The Berkeley conference raised a lot of questions that will provide scholars with avenues for additional research, including greater analysis of the relationships between the grassroots and grasstops of the movement.
 
One journalist who has done serious investigative work along those lines is AlterNet’s Washington Bureau Chief Adele Stan (full disclosure – I have written articles for AlterNet and Stan). Stan and AlterNet’s Don Hazen have edited Dangerous Brew: Exposing the Tea Party’s Agenda to Take Over America. Dangerous Brew is an anthology of writing from AlterNet contributors on the Tea Party movement.  
 
On Monday night, Stan was joined by Sarah Posner, associate editor at online magazine Religion Dispatches (more disclosure: I serve on the advisory council and have written for RD) and Stephanie Mencimer of Mother Jones magazine for a conversation about the book and the movement at Washington, D.C.’s Busboys & Poets.  Their conversation touched on some of the same themes discussed in Berkeley, including the outsized role played by News Corp, the impact of economic and cultural anxieties, and the need for progressives to stop being surprised when the far right rises from its dormancy whenever liberals gain political power. 
 
Posner discussed the interconnections between the Religious Right and Tea Party movements.

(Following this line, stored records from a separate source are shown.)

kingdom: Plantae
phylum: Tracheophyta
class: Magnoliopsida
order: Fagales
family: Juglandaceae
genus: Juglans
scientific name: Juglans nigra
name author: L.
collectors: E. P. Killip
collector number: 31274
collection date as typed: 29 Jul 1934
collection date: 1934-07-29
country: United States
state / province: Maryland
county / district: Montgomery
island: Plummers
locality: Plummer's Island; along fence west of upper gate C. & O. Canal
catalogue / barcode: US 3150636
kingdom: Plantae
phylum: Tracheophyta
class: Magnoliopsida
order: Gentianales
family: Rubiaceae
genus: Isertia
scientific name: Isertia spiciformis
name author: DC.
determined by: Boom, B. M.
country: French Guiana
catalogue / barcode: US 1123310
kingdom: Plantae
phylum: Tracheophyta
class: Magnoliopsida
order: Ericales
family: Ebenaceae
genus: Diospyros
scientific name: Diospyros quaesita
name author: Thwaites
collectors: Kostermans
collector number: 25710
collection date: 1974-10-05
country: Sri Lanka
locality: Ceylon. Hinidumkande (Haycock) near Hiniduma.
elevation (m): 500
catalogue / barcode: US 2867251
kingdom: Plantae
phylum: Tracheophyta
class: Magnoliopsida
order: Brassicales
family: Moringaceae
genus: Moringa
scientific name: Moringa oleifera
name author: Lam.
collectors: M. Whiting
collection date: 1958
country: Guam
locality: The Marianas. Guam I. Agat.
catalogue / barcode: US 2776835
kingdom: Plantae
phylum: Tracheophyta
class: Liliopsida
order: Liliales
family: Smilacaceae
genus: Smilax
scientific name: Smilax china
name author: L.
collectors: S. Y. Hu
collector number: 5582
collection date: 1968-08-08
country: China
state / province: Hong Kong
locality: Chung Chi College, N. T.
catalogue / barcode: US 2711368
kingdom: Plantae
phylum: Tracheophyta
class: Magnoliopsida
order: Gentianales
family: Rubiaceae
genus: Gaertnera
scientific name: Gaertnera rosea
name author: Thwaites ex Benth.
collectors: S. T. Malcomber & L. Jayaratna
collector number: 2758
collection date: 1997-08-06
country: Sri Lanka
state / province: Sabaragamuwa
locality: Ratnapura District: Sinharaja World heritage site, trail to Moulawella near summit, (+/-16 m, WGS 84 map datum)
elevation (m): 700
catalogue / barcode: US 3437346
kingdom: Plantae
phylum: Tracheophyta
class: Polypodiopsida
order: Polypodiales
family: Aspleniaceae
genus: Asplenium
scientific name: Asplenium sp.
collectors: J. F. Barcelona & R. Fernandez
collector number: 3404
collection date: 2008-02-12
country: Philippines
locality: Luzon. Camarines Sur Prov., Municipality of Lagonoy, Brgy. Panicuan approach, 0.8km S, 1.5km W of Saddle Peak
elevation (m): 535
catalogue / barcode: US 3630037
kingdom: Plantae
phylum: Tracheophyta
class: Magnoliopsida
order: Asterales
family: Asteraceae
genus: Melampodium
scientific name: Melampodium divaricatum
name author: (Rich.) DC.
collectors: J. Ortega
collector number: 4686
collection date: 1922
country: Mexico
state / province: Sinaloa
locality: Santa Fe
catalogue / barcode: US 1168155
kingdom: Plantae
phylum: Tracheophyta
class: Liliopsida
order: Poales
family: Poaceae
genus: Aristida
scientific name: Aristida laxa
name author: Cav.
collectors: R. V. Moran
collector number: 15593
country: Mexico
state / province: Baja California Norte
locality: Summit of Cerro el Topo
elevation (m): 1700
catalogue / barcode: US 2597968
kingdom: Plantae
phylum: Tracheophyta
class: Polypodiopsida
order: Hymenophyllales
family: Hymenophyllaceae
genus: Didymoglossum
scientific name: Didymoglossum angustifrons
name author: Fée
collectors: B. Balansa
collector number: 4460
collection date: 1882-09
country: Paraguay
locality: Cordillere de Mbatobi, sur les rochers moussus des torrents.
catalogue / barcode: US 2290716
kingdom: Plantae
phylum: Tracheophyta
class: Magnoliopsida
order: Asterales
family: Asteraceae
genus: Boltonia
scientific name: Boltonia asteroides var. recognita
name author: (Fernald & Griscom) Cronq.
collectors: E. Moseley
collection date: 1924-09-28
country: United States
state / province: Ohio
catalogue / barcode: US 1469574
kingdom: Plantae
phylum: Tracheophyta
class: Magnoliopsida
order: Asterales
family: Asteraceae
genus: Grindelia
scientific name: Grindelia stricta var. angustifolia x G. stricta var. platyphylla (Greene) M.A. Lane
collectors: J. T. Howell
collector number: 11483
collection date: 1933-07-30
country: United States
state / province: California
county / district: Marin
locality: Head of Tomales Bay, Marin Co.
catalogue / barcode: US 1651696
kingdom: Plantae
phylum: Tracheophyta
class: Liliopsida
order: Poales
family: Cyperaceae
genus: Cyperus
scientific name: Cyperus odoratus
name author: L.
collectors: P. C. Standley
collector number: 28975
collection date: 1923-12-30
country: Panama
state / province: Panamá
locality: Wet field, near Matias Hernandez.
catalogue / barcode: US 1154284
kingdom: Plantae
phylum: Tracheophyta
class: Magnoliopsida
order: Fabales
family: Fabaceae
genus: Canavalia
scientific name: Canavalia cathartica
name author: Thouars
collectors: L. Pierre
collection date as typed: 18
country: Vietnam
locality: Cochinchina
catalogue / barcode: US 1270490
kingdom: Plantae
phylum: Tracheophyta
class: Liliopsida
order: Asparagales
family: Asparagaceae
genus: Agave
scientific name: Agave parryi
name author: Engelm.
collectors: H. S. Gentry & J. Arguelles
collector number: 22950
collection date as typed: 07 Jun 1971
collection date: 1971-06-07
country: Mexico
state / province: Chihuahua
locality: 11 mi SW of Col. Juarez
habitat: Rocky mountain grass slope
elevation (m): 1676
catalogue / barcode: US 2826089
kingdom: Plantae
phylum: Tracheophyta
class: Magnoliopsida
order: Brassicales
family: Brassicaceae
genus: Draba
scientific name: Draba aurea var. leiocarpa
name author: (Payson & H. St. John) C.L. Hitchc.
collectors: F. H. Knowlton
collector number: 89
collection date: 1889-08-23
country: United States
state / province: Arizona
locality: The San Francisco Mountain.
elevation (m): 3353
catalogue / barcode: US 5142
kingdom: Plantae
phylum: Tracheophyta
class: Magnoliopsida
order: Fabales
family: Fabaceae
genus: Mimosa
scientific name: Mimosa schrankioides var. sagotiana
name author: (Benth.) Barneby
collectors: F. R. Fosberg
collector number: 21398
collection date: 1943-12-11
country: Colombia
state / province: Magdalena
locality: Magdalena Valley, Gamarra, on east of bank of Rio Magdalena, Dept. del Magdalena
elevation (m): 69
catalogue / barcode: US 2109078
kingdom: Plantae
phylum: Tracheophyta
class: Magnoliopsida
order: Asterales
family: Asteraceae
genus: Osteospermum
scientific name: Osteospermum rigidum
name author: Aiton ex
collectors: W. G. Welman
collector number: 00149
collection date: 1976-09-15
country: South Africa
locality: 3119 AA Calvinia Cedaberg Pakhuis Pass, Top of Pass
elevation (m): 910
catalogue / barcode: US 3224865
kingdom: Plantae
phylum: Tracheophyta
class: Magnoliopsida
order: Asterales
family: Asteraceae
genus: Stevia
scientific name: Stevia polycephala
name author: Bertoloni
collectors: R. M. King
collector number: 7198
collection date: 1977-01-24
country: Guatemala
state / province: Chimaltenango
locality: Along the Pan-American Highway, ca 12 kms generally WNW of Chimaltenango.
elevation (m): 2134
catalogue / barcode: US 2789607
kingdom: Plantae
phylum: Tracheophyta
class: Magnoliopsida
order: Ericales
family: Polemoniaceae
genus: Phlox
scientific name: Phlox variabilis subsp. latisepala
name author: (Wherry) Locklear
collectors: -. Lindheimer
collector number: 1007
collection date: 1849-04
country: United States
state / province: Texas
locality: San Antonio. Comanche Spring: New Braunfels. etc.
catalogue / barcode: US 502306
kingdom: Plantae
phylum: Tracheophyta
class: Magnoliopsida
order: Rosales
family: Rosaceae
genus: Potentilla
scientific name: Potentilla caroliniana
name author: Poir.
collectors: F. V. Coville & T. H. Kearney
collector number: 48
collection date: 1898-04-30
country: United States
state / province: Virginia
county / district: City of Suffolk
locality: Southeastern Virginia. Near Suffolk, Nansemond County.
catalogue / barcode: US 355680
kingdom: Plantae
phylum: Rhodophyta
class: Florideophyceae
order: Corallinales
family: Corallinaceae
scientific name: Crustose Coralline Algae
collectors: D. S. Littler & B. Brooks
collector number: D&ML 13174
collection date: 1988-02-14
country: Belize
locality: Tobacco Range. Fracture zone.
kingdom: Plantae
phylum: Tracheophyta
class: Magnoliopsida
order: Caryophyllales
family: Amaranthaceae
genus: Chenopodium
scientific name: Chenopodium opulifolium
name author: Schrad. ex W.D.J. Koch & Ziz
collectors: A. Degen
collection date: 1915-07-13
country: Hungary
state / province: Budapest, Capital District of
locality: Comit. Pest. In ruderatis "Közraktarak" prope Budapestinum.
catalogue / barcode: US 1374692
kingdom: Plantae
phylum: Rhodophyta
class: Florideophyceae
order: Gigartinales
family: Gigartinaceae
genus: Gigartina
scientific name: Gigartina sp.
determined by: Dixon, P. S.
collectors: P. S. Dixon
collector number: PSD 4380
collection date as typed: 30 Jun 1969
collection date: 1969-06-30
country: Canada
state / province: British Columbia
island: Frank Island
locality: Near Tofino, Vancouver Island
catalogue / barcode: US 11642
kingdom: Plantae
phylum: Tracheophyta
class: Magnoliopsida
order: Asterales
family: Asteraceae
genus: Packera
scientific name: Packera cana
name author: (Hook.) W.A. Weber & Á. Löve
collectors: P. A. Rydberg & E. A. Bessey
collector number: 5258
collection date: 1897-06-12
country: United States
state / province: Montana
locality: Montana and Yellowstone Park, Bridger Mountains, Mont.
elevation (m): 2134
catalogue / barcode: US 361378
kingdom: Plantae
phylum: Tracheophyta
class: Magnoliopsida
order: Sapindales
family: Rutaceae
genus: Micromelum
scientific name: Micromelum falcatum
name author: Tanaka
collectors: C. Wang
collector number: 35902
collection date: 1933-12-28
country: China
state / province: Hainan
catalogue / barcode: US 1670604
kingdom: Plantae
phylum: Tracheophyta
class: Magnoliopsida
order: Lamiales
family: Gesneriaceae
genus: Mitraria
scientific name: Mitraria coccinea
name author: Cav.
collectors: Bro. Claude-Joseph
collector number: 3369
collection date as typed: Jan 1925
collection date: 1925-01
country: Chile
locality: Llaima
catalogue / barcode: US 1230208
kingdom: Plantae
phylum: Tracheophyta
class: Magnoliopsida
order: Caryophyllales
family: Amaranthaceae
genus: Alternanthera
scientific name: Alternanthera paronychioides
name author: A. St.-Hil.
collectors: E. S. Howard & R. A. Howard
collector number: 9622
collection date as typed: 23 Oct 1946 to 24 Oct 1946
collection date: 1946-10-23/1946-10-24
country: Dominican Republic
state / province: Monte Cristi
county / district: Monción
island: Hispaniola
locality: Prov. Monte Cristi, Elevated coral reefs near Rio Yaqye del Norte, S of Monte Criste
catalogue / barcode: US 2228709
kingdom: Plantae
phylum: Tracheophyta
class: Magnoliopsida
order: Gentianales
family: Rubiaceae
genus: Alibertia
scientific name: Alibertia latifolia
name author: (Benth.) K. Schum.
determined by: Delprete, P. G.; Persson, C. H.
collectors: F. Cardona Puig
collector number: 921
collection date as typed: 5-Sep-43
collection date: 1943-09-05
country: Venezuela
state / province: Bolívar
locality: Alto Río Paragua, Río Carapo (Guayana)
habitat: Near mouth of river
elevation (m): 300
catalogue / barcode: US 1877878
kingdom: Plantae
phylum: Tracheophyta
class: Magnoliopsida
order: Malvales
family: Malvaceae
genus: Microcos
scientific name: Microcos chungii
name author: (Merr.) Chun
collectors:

Mencimer, who has spent a lot of time on the road getting to know Tea Party members, encouraged progressives to recognize that, whatever the motivations and machinations of the corporate interests and GOP strategists who are working to hijack the movement to their own purposes, many Tea Party activists are individuals motivated by love of country and excited about their first intense experience of democratic participation. Stan encouraged members of the diverse crowd, representing many strains of the progressive movement, to introduce themselves to others in the room, because the energized Tea Party movement is going to give progressive activists a lot of reasons to get to know each other in the coming years.